I used to get more nervous when I first started. I still get nervous now, but it would have to be something that’s really odd, like, Quebec City makes me nervous because I don’t speak French. You kind of think about it and it’s like “oh my god, no one speaks English here.” Or sometimes I play all ages shows, and I get a little nervous if everyone’s really young, because I’m so old. It seems weird, sometimes. And I’m going to England for the first time to do shows, and that makes me nervous. But if I play Regina, I’m not nervous. More just that I’m nervous that I’m in Regina, probably.

I’ve seen you perform before, and it gets pretty wild.

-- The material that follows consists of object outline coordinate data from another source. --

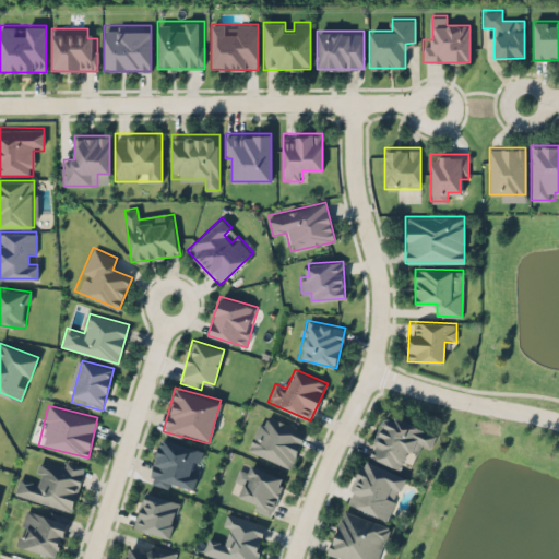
[(436,432),(385,411),(366,454),(405,472),(415,448),(427,453),(436,432)]
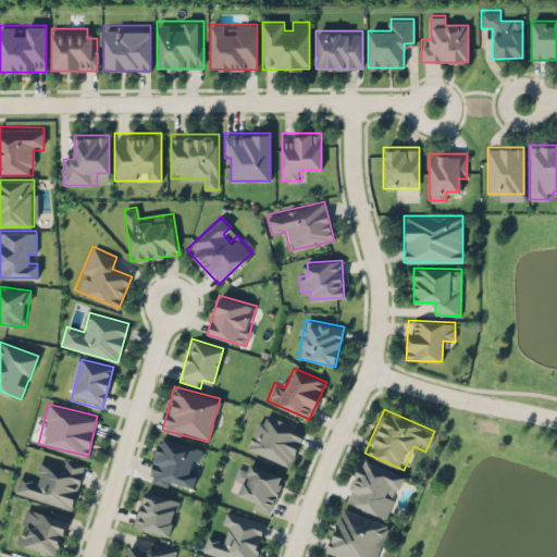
[(246,448),(291,466),(305,429),(269,415),(265,422),(257,419),(246,448)]
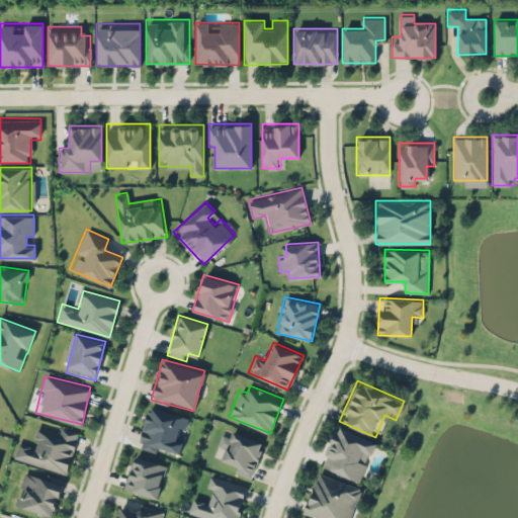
[(189,416),(148,405),(137,445),(178,456),(184,434),(189,416)]
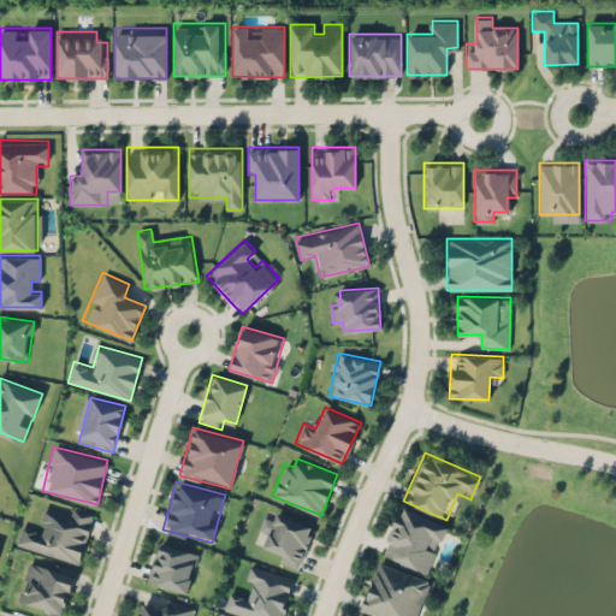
[(398,504),(379,555),(427,573),(448,523),(398,504)]
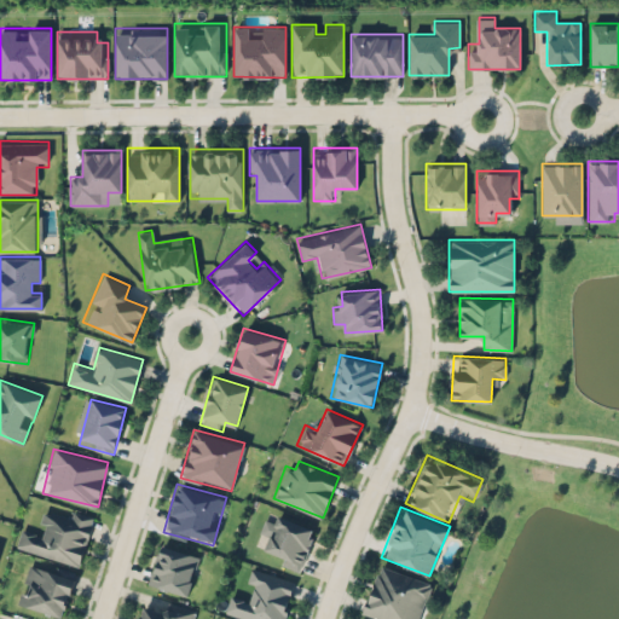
[(93,515),(68,509),(65,518),(44,513),(39,530),(21,525),(16,549),(80,565),(93,515)]
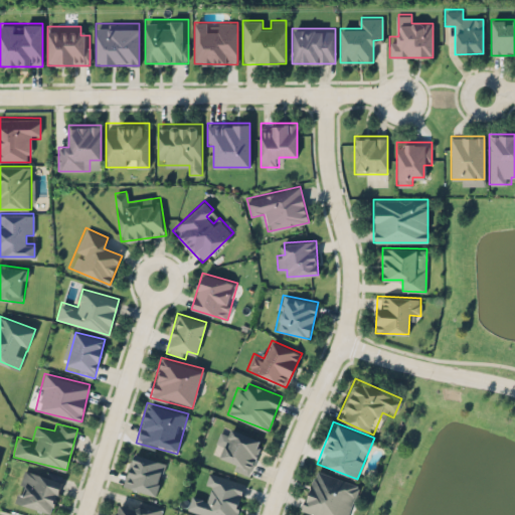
[(217,464),(250,474),(263,439),(229,427),(217,464)]
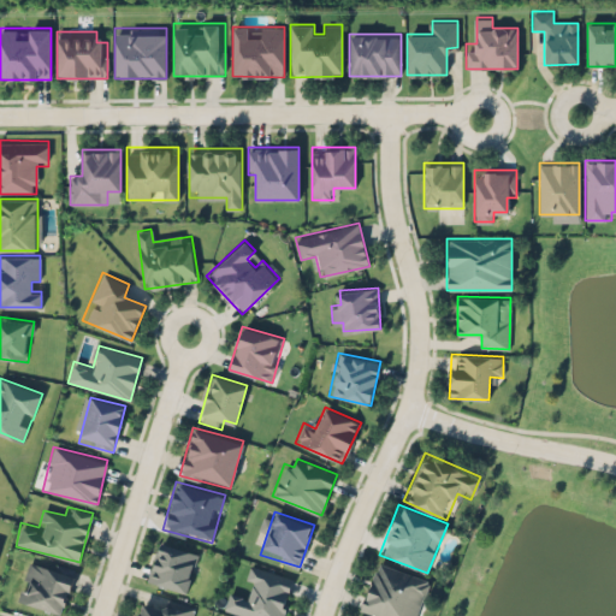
[(147,581),(187,592),(199,552),(159,540),(147,581)]
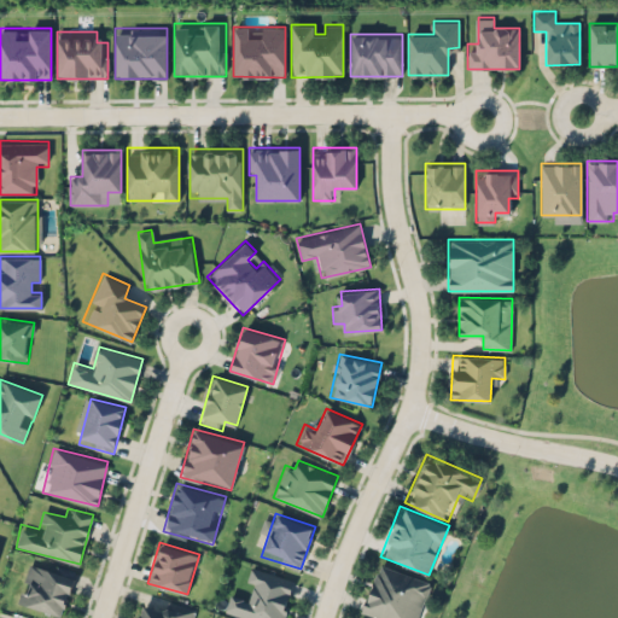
[(64,616),(75,570),(29,559),(18,605),(64,616)]
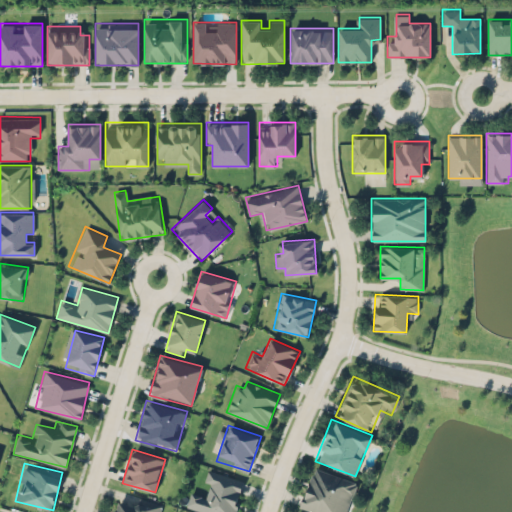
[(346,511),(357,480),(311,466),(298,507),(314,511),(346,511)]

What’s the wildest or weirdest thing that’s happened while you were playing a show?
It’s usually kind of the same, usually wild for someone else is like, they might try and kill you, which happens about once a year. You get someone who’s very angry. I had a guy this summer at a beer festival do a sit-in where he wouldn’t leave the stage, and usually the bouncers assume that it’s a plant, and it never is, it’s usually a lunatic. Another one: there’s a bar in Regina that has a balcony, and I climbed up it, so it’s basically like climbing up a story, and then some guy tried to push me off, I don’t think he realized that I would have died. I think he thought it was funny, but at that point I had climbed up, and I didn’t know how I’d get back down. Sometimes when you climb things, like a cat, you don’t really think about exit strategy. So that was kind of weird.

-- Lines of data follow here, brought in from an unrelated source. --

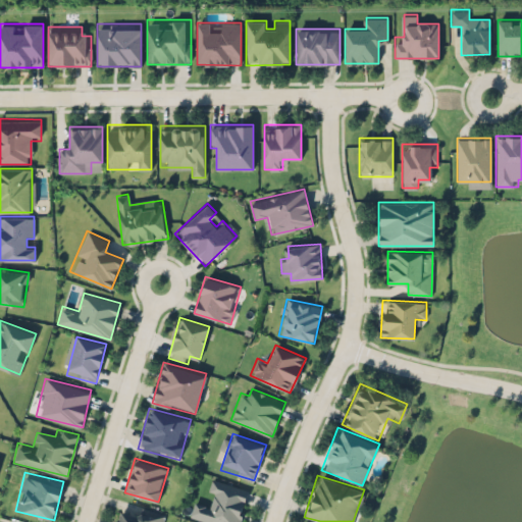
[(240,521),(250,489),(213,478),(207,501),(195,498),(189,518),(202,521),(240,521)]
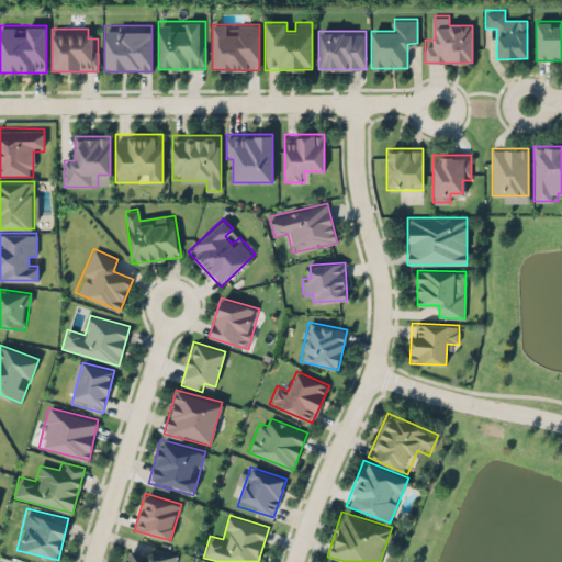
[(127,550),(123,561),(175,561),(178,553),(154,547),(152,557),(127,550)]
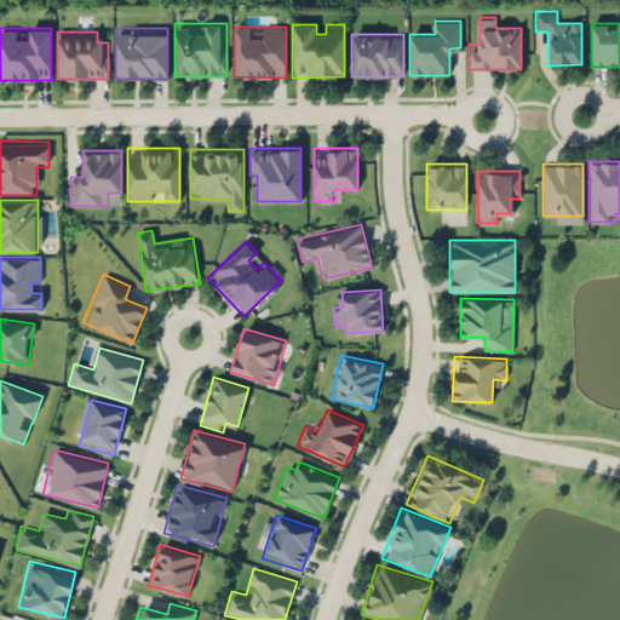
All buildings are outlined.
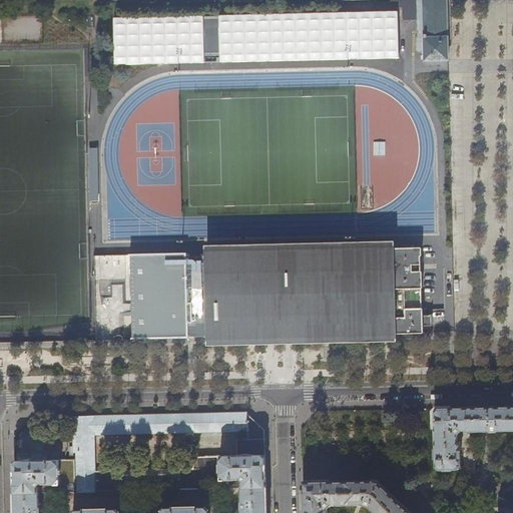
[(396,19),(217,22),(218,64),(339,61),(339,58),(397,57),(396,19)]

Okay, important question. Silly hats or silly straws?
Straws. I don’t know if I like silly hats. Or maybe I do, maybe on the right person, but everyone can enjoy silly straws. You know the group of dudes, and they have the one wacky guy with the wacky hat? I never trust that guy.

How has your act, and you as a person, evolved since you started performing?
I changed a lot. When I first started I was more of a folk singer, so it was just me and my guitar. Then, I found the keyboards under the stairs at my mom’s and I didn’t want to carry the guitar anymore. If I played keyboard, if people get sick of one thing, then I can go back and forth, and then I got the Walkman because I didn’t want to carry more keyboards. Like, two is enough, so I put keyboard sounds on a CD. And then you do little tricks, like with the sparklers, and if the audience likes them then they become part of the show. I was really nervous about the sparklers at first, and then I realized that their sole purpose is to be put on children’s birthday cakes.

B.A. Johnston’s new album, Gremlins 3, is available on Bandcamp, Spotify, and through his website, www.bajohnston.ca.